No, fuck you people.Charming. Watch your language.
How about YOU stay the fuck out of other people's daughters vaginas because as long as she is under MY roof, she is MY responsibility, NOT yours. Good parenting is raising your child right and that includes protecting them from the hot-sex society you dumbfucks are creating because you fail as parents yourselves and simply give in to them. Kids need rules and strict guidelines to live by and loving parents who show them right from wrong and actually fucking discipline them when they get outta line.I think you're confused. It's you who are trying to control what other people's daughters have access to. And of course your daughter is your responsibility. Poor thing. But just because you don't want your daughter to have access to something she may desperately need doesn't mean that you should be able to prevent my daughter from having access to what she may desperately need.
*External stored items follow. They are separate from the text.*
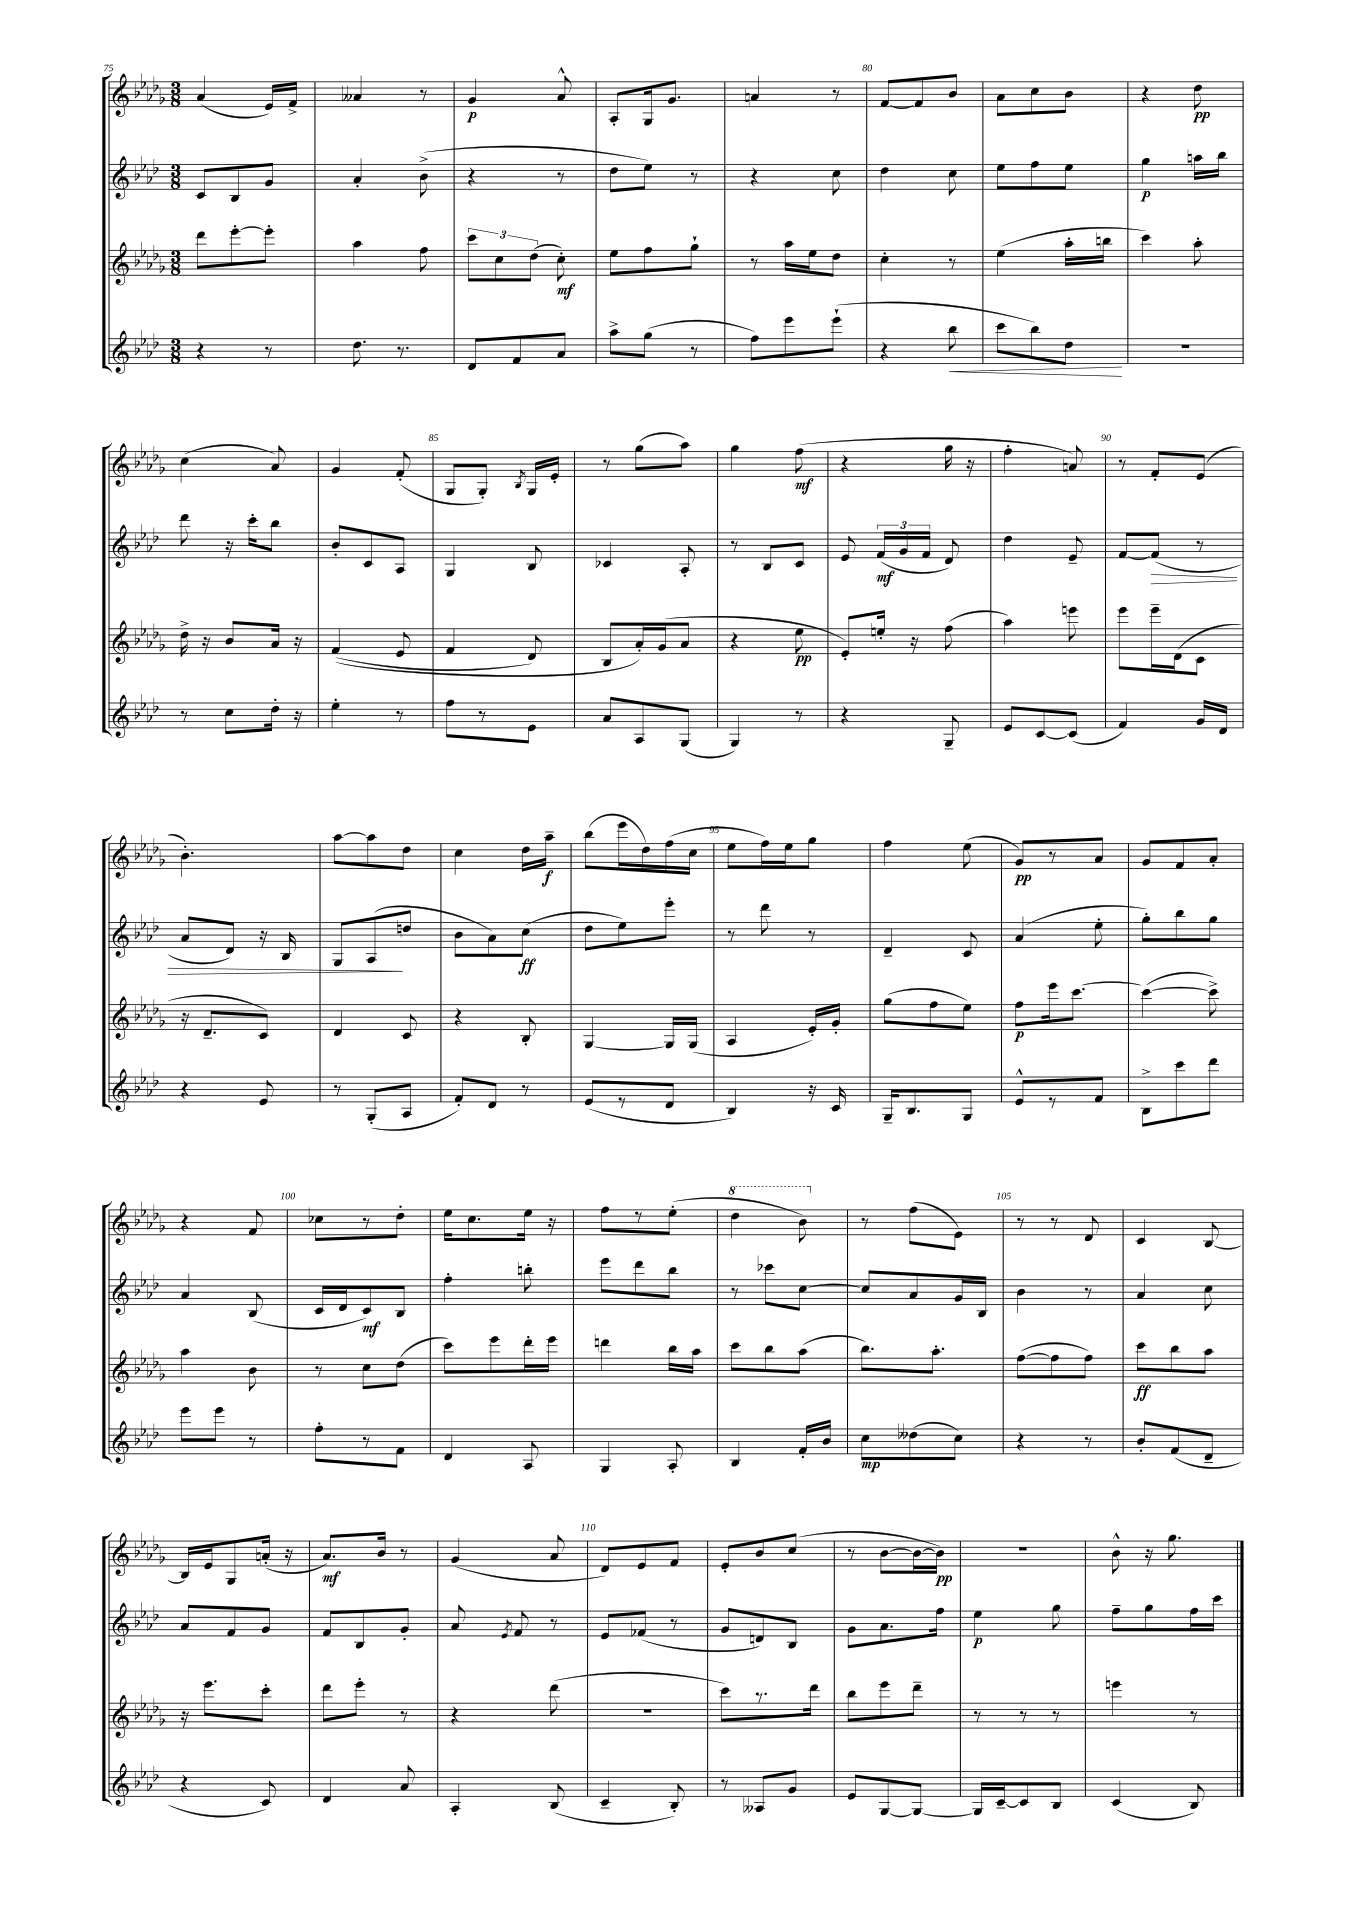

**kern	**kern	**kern	**kern
*staff4	*staff3	*staff2	*staff1
*clefG2	*clefG2	*clefG2	*clefG2
*k[b-e-a-d-]	*k[b-e-a-d-g-]	*k[b-e-a-d-]	*k[b-e-a-d-g-]
*M3/8	*M3/8	*M3/8	*M3/8
4r	8ddd-\L	8c/L	(4a-/
.	[8eee-'\	8B-/	.
8r	8eee-'\]J	8g/J	16e-/LL)
.	.	.	16f^/JJ
=	=	=	=
8.dd-\	4aa-\	4a-'/	4a--/
8.r	.	.	.
.	8ff\	(8b-^\	8r
=	=	=	=
8d-/L	12ccc\L	4r	4g-/
.	12cc\	.	.
8f/	.	.	.
.	(12dd-\J	.	.
8a-/J	8cc'\)	8r	8a-^^/
=	=	=	=
8aa-^\L	8ee-\L	8dd-\L	8A-'/L
(8gg\J	8ff\	8ee-\J)	16G-/k
.	.	.	8.g-/J
8r	8gg-`\J	8r	.
=	=	=	=
8ff\L)	8r	4r	4a/
8eee-\	16aa-\LL	.	.
.	16ee-\J	.	.
(8eee-`\J	8dd-\J	8cc\	8r
=	=	=	=
4r	4cc'\	4dd-\	[8f/L
.	.	.	8f/]
8bb-\	8r	8cc\	8b-/J
=	=	=	=
8ccc\L	(4ee-\	8ee-\L	8a-\L
8bb-\)	.	8ff\	8cc\
8dd-\J	16aa-'\LL	8ee-\J	8b-\J
.	16bb\JJ	.	.
=	=	=	=
4.r	4ccc\)	4gg\	4r
.	8aa-'\	16aa\LL	8dd-\
.	.	16bb-\JJ	.
=	=	=	=
8r	16dd-^\	8ddd-\	(4cc\
.	16r	.	.
8cc\L	8b-/L	16r	.
.	.	16ccc'\LK	.
16dd-'\Jk	16a-/Jk	8bb-\J	8a-/)
16r	16r	.	.
=	=	=	=
4ee-'\	&((4f/	8b-'/L	4g-/
.	.	8c/	.
8r	8e-/	8A-/J	(8f'/
=	=	=	=
8ff\L	4f/	4G/	8G-/L
8r	.	.	8G-'/J)
.	.	.	8qB-/
8e-\J	8d-/)	8B-/	16G-/LL
.	.	.	16e-'/JJ
=	=	=	=
8a-/L	8B-/L	4c-/	8r
8A-/	16a-'/L&)	.	(8gg-\L
.	(16g-/J	.	.
(8G/J	8a-/J	8A-'/	8aa-\J)
=	=	=	=
4G/)	4r	8r	4gg-\
.	.	8B-/L	.
8r	8ee-\	8c/J	(8ff\
=	=	=	=
4r	8e-'/L)	8e-/	4r
.	16ee'/Jk	(24f/LL	.
.	.	24g/	.
.	16r	.	.
.	.	24f/JJ	.
8G~/	(8ff\	8d-/)	16gg-\
.	.	.	16r
=	=	=	=
8e-/L	4aa-\)	4dd-\	4ff'\
[8c/	.	.	.
(8c/]J	8eee\	8e-~/	8a/)
=	=	=	=
4f/)	8eee-\L	[8f/L	8r
.	16eee-~\L	(8f/]J	8f'/L
.	(16d-\J	.	.
16g/LL	8c\J	8r	(8e-/J
16d-/JJ	.	.	.
=	=	=	=
4r	16r	8a-/L	4.b-'\)
.	8.d-~/L	.	.
.	.	8d-/J)	.
8e-/	8c/J)	16r	.
.	.	16B-/	.
=	=	=	=
8r	4d-/	8G/L	[8aa-\L
(8G'/L	.	(8A-/	8aa-\]
8A-/J	8c/	8dd/J	8dd-\J
=	=	=	=
8f'/L)	4r	8b-\L	4cc\
8d-/J	.	8a-\)	.
8r	8B-'/	(8cc\J	16dd-\LL
.	.	.	16aa-~\JJ
=	=	=	=
(8e-/L	[4G-/	8dd-\L	(8bb-\L
8r	.	8ee-\)	16eee-\L
.	.	.	16dd-\)
8d-/J	16G-/]LL	8eee-'\J	(16ff\
.	(16G-/JJ	.	16cc\JJ
=	=	=	=
4B-/)	4A-/	8r	8ee-\L
.	.	8ddd-\	16ff\L)
.	.	.	16ee-\J
16r	16e-'/LL)	8r	8gg-\J
16c/	16g-'/JJ	.	.
=	=	=	=
16G~/LK	(8gg-\L	4d-~/	4ff\
8.B-/	.	.	.
.	8ff\	.	.
8G/J	8ee-\J)	8c/	(8ee-\
=	=	=	=
8e-^^/L	8ff\L	(4a-/	8g-/L)
8r	16eee-\k	.	8r
.	[8.ccc\J	.	.
8f/J	.	8ee-'\	8a-/J
=	=	=	=
8B-^\L	(4ccc\_	8gg'\L)	8g-/L
8ccc\	.	8bb-\	8f/
8ddd-\J	8ccc^\])	8gg\J	8a-'/J
=	=	=	=
8eee-\L	4aa-\	4a-/	4r
8eee-\J	.	.	.
8r	8b-\	(8B-/	8f/
=	=	=	=
8ff'\L	8r	16c/LL	8cc-\L
.	.	16d-/J	.
8r	8cc\L	8c/)	8r
8f\J	(8dd-\J	8B-/J	8dd-'\J
=	=	=	=
4d-/	8ccc\L)	4ff'\	16ee-\LK
.	.	.	8.cc\
.	8eee-\	.	.
8A-/	16ddd-'\L	8bb'\	16ee-\Jk
.	16eee-\JJ	.	16r
=	=	=	=
4G/	4ddd\	8eee-\L	8ff\L
.	.	8ddd-\	8r
8A-'/	16bb-\LL	8bb-\J	(8ee-'\J
.	16aa-\JJ	.	.
=	=	=	=
4B-/	8ccc\L	8r	4ddd-\
.	8bb-\	8ccc-\L	.
16f'/LL	(8aa-\J	[8cc\J	8bb-\)
16b-/JJ	.	.	.
=	=	=	=
8cc\L	8.bb-\L)	8cc/]L	8r
(8dd--\	.	8a-/	(8ff\L
.	8.aa-'\J	.	.
8cc\J)	.	16g/L	8e-\J)
.	.	16B-/JJ	.
=	=	=	=
4r	([8ff\L	4b-\	8r
.	8ff\]	.	8r
8r	8ff\J)	8r	8d-/
=	=	=	=
8b-'/L	8ccc\L	4a-/	4c/
(8f/	8bb-\	.	.
8d-~/J	8aa-\J	8cc\	[8B-/
=	=	=	=
4r	16r	8a-/L	16B-/]LL
.	8.eee-\L	.	16e-/J
.	.	8f/	8G-/
8c/)	8ccc'\J	8g/J	(16a'/Jk
.	.	.	16r
=	=	=	=
4d-/	8ddd-\L	8f/L	8.a-/L)
.	8eee-'\J	8B-/	.
.	.	.	16b-/Jk
8a-/	8r	8g'/J	8r
=	=	=	=
4A-'/	4r	8a-/	(4g-/
.	.	8qe-/	.
.	.	8f/	.
(8B-/	(8ddd-\	8r	8a-/
=	=	=	=
4c~/	4.r	8e-/L	8d-/L)
.	.	(8f-/J	8e-/
8B-'/)	.	8r	8f/J
=	=	=	=
8r	8ccc\L)	8g/L	8e-'/L
8A--/L	8.r	8d/)	8b-/
8g/J	.	8B-/J	(8cc/J
.	16ddd-\Jk	.	.
=	=	=	=
8e-/L	8bb-\L	8g\L	8r
[8G/	8eee-\	8.a-\	[8b-\L
8G/_J	8ddd-~\J	.	16b-\_L
.	.	16ff\Jk	16b-\]JJ)
=	=	=	=
16G/]LL	8r	4ee-\	4.r
[16c~/J	.	.	.
8c/]	8r	.	.
8B-/J	8r	8gg\	.
=	=	=	=
(4c/	4eee\	8ff~\L	8b-^^\
.	.	8gg\	16r
.	.	.	8.gg-\
8B-/)	8r	16ff\L	.
.	.	16ccc\JJ	.
==	==	==	==
*-	*-	*-	*-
Giving adolescents access to emergency contraception does not mean that your daughter has to take it, any more than it means that she has to have sex. You don't want her to use contraceptives? Fine. Then lay down those good rules and strict guidelines you're so fond of. That ought to do it, don't you think? It sounds, though, like you'd like the government to do it for you, to deny her access, because your rules aren't really as effective as you like to think. Are they?
According to you, if you raised your daughter right, your daughter won't need emergency contraceptives. If they're available to others, so what? What does that even have to do with you and your daughter? What happens between you and your daughter is your own business—God help her.
And watch your language.
This…'let them have sex because we can't stop them so lets promote safe sex and birth control at any age'…is fucking retarded. You are telling immature kids that its OK to have sex as long as you are safe about it but if you are not safe about it, theres Plan B which we want available to girls of all fucking ages.This "make them have babies because we don't want them to have sex" thing is what makes no sense. Even kids with the best, most conscientious, most loving parents sometimes have sex.
Or are sometimes raped.
And here's a little nugget for you. Listen closely, because I'm sure it's news to you. Even really, really good girls sometimes get raped. That's right. Really, really good girls. That is to say, all girls who are raped are really, really good girls. All girls are good and supremely worthy of love and respect. No girl ever wants to be raped. Or asks for it. Or deserves it. And no girl is responsible for being raped. That's what it means to be raped. It means that your person has been horribly violated. When that happens to an adolescent girl, she should have access to whatever help there is in the universe, including over-the-counter emergency contraceptives. No girl who has been raped should ever be forced to become pregnant as a result of that rape.
Quit focusing exclusively on girls' behavior and start teaching boys to respect girls and not to rape them. Teach girls that they and other girls are worthy of respect and don't ever, ever deserve to be raped.
And watch your language.
As a parent, you people make me fucking sick. stay the fuck out of my kids uteruses.It's rape and the rape culture we live in that make me sick. It's shaming girls who have been raped and then forcing them to bear children they're not ready for that makes me sick. It's foul-mouthed, bullying misogynists that make me sick.
Now go wash your mouth out with soap and think for a while about your deplorable behavior. What kind of example are you setting for your kids?